DOMESTIKASI “PENGHUNI” SUNGAI


Created At : 2017-11-01 00:00:00 Oleh : ARIF BUDI WIBOWO,S.Pi,M.Si Berita Terkait Tugas dan Fungsi Dibaca : 989

        Pariwisata terkadang dapat menjadi pengungkit ekonomi suatu wilayah. Pernyataan tersebut cukup beralasan. Pertumbuhan sektor pariwisata selalu diiringi dengan pertumbuhan sektor lainnya. Jasa transportasi, tour guide, penginapan, dan tak terkecuali sektor kuliner. Bahkan keunikan dan keragaman kuliner suatu  wilayah tidak lagi sebagai effek samping dari pertumbuhan pariwisata itu sendiri akan tetapi sudah menjadi “alasan” seseorang membelanjakan uangnya. Kuliner sudah menjadi tujuan wisata. Begitu pula di wilayah Kabupaten Magelang. Seiring dengan pertumbuhan wisata alternatif diluar Candi Borobudur dan Mendut, yakni pariwisata berbasis pemandangan alam dan swa-photo, bertumbuh juga usaha jasa kuliner. Yang unik dan khas di Kabupaten Magelang adalah sajian menu “IWAK KALI”. Menu iwak kali merupakan sajian yang berbahan baku utama ikan – ikan yang berasal dari perairan sungai. Dapat berupa iwak kali crispy, “mangut” iwak kali, maupun iwak kali goreng. Pertumbuhan disektor kuliner tersebut dapat dijadikan sebagai indikator tumbuhnya ekonomi kerakyatan dan pertumbuhan lapangan pekerjaan.Yang dapat diartikan sebagai peningkatan kesejahteraan dan kemakmuran. Akan tetapi dibalik itu semua, muncul kekhawatiran akan keberlanjutan dari keberadaan sumberdaya perikanan sungai, terutama ikan.

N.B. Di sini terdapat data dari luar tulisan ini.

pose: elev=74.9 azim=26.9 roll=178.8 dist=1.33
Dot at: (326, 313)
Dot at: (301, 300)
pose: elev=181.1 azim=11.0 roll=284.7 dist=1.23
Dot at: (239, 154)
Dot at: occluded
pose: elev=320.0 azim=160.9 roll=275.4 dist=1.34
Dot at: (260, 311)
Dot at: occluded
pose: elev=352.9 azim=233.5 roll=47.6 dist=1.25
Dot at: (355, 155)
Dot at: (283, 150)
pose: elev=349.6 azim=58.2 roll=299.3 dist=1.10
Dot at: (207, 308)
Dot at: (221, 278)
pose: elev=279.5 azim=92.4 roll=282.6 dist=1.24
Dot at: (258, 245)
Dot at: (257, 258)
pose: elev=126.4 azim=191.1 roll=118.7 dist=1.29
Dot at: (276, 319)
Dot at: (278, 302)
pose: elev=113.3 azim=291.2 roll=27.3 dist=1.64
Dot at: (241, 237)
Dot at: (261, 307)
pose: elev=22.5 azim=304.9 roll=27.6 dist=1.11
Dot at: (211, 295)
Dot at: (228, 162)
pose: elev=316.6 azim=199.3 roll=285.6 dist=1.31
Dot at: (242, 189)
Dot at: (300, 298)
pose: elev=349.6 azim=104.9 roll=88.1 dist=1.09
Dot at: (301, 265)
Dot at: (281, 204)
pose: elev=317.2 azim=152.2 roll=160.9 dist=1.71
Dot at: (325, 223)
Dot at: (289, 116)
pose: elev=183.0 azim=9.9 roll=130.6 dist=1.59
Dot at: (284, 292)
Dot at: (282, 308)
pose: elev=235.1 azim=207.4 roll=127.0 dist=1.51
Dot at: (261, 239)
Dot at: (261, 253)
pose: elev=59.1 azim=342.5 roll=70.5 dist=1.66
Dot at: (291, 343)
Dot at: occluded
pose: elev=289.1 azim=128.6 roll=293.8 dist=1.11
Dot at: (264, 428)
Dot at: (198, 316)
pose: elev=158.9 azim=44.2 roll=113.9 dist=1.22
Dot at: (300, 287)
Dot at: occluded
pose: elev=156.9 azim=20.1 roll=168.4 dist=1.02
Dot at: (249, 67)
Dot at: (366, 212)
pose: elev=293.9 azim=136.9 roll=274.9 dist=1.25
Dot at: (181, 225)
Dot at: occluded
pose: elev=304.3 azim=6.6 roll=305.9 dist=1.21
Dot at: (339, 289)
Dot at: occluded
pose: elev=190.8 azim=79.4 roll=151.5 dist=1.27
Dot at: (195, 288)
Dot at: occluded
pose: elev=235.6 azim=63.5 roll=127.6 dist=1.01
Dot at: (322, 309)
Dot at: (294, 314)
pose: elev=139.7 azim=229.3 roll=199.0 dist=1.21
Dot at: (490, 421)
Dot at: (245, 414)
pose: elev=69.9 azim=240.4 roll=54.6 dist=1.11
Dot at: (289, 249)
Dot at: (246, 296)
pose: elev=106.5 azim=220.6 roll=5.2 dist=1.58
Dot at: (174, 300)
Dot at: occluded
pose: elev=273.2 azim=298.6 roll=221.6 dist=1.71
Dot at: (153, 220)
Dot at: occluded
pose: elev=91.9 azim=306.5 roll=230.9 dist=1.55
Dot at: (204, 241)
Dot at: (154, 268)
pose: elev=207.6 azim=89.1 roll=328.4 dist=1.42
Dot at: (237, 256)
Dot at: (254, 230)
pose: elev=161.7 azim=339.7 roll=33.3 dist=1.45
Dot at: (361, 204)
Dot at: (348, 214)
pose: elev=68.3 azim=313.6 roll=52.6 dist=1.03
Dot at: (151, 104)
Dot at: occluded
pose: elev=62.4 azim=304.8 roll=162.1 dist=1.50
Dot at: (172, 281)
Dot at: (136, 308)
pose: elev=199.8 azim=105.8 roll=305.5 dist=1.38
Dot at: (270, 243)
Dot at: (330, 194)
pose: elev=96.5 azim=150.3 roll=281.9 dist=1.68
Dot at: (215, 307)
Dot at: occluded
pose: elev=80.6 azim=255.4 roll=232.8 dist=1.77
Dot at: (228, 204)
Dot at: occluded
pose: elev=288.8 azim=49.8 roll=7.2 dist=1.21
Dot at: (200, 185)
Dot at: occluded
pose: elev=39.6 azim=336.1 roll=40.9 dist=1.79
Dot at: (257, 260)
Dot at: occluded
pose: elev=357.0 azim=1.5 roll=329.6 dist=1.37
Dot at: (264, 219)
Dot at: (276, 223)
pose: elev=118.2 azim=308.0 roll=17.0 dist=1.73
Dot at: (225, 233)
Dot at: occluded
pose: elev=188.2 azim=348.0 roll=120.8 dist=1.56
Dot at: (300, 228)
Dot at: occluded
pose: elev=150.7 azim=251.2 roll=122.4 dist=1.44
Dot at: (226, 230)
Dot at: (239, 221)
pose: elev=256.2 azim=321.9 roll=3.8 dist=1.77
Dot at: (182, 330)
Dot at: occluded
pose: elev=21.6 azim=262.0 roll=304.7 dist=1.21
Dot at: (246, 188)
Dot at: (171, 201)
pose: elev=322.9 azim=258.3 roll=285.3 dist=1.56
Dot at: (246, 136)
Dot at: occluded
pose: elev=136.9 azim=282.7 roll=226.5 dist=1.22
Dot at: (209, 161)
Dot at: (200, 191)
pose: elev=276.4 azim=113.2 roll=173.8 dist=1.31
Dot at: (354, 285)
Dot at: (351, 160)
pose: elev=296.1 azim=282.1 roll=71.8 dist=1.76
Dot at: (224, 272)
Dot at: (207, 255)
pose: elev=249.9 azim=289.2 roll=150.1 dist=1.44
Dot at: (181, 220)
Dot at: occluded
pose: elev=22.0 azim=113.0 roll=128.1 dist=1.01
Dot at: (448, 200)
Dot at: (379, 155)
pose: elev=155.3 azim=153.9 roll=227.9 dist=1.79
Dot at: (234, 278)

Setidaknya ada dua alasan yang mendasari munculnya kekhawatiran tersebut. Pertama, dengan meningkatnya permintaan akan ikan sungai, “tekanan” terhadap sumberdaya tersebut semakin bertambah. Apalagi perolehan ikan sungai untuk memenuhi permintaan dilakukan dengan cara – cara yang tidak ramah lingkungan, seperti penggunaan racun dan setrum. Selama ini tekanan terhadap ikan sungai datang dari pencemaran limbah cair industri dan sampah yang langsung dibuang keperairan umum. Terkait dengan penangkapan ikan yang tidak ramah lingkungan dan pencemaran lingkungan perairan umum, terutama sungai sebenarnya sudah ada aturan yang sangat jelas, akan tetapi penegakannya belum optimal. Sehingga praktek – praktek illegal tersebut masih berjalan sampai saat ini.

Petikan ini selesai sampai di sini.